Friends, Romans, countrymen, lend me your ears; I come to bury Caesar, not to praise him. The evil that men do lives after them; The good is oft interred with their bones; So let it be with Caesar. The noble Brutus Hath told you Caesar was ambitious: If it were so, it was a grievous fault, And grievously hath Caesar answer’d it.

Hardly foreign

I'm given to understand (as I neither speak nor read Chinese) that a fairly typical high-school or college educated modern Chinese can at least read some Confucious (551-479 BCE). There is no comparable English-language case as 1) Old English didn't exist until the 5th century -- the Britons of Roman time (43 CE) were Celts and spoke Celtic, 2) The Latin alphabet hadn't been imported, and 3) literary tradition was slight -- largely oral.

Even taking the tack of following Germanic Anglo-Saxon culture buys you little -- spoken and written language would be unintelligible.

A Western college graduate of ancient languages today might understand Latin, which could get you to 240 BCE, or possibly, with a different alphabet, Greek, whose earliest writings, the Illiad and the Odyssey, date to the 6th century BCE in written form. But that's not a common skill.

Greek and Latin had been taught, as part of the high school curriculum, through the 1940s or 50s, but not generally any longer. Keep in mind that high school graduation rates in 1900 in the US were about 6%, lower than Ph.D. attainment rates today.

That's a modernised version! Because the original isn't easy to read, I guess. Punctuation, spelling, letterforms, the alphabet, have all changed since then.
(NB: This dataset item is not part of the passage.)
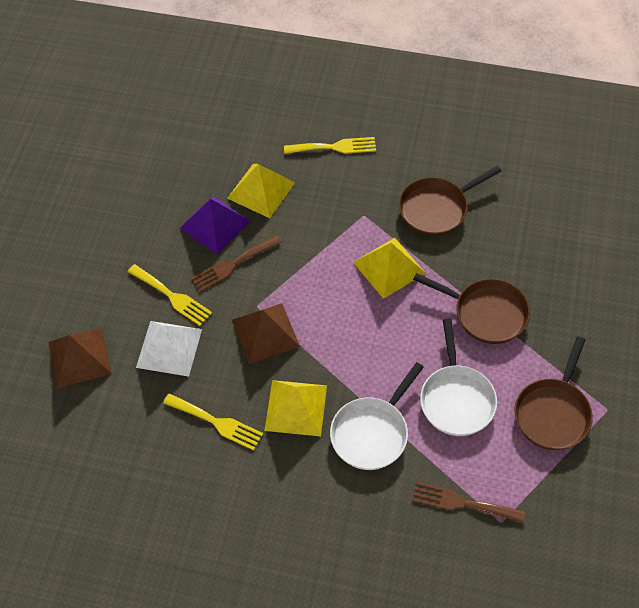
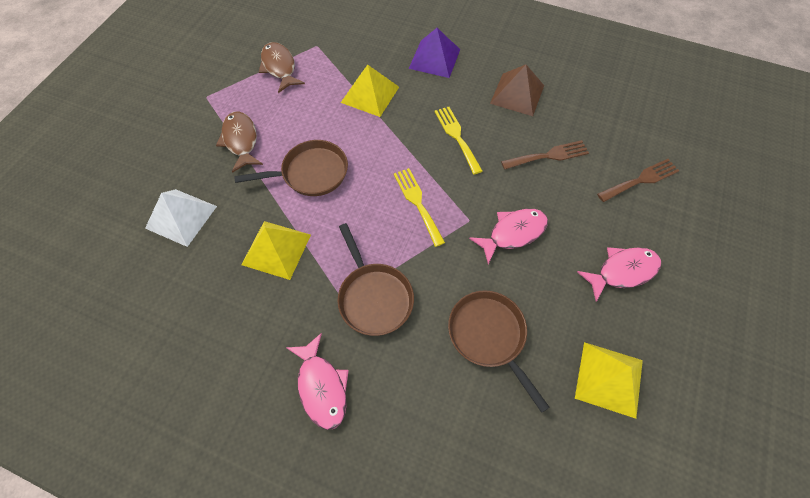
brown fish: 0 -> 2
brown pyramid: 2 -> 1
pink fish: 0 -> 3
white pan: 2 -> 0
yellow fork: 3 -> 2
Pronunciation too. The original is something like this ('f' is the closest I can get to the old 's'):

Friends, Romans, Countrymen, lend me your ears:

I come to bury Cæfar, not to praife him:

The euill that men do, liues after them,

The good is oft enterred with their bones,

So let it be with Cæfar. The Noble Brutus,

Hath told you Cæfar was Ambitious:

If it were fo, it was a greeuous Fault,

And greeuoufly hath Cæfar anfwer'd it.

Heere, vnder leaue of Brutus, and the reft ...

https://iiif.bodleian.ox.ac.uk/iiif/image/74391696-b1e6-4b56...

https://internetshakespeare.uvic.ca/doc/JC_F1/page/13/

I think these days it should be OK to assume that people's browsers will render a long s directly: « praiſe ».
> Even written language in China is still largely intelligible to moderns, from a thousand years ago or more. English, more than about 400 years ago is almost wholly foreign:

You're pretty much equating English and Europe when talking about language, which in this case is very wrong. I, as a spaniard, can read poetry from a thousand years ago perfectly fine, and we do indeed do it in school.

In 1000 CE, the principle language of Spain was Arabic.

Though Spanish, Castillian, etc., were spoken. Well, back until 210 CE:

https://en.wikipedia.org/wiki/History_of_the_Spanish_languag...

Spanish (or the dozens of romance languages and dialects that would eventually converge to it, anyway) predated Arabic in the peninsula, and survived it. As a consequence, we study arabic presence as an invasion/influence that came and left, rather than "what our culture was" at the time - whether that's fair or not is an entirely different topic, but the point is that I can perfectly read the literature made in romance languages since it hasn't changed that much. Even latin would be somewhat understandable.
> English, more than about 400 years ago is almost wholly foreign

Are you suggesting this text is from the 17th century? I'm no expert but this much Germanic influence seems much older.

Indeed it's much older:

"The poem is recorded in its fullest form in the Vercelli Book, a late-tenth-century West Saxon manuscript which was left in Northern Italy in Anglo-Saxon times. Vercelli is on the road to Rome; the manuscript was either abandoned or forgotten by a pious Anglo-Saxon pilgrim. An Old Northumbrian version of part of the poem also appears, carved in runic script, on the late-seventh-/early-eighth-century"

Source: https://www.arts.gla.ac.uk/stella/readings/OE/ROOD.HTM

It’s Anglo Saxon, which much older. With a bit of effort a modern speaker can read Chaucer which is about 1300
I'm suggesting it's 1) English and 2) more than 400 years old.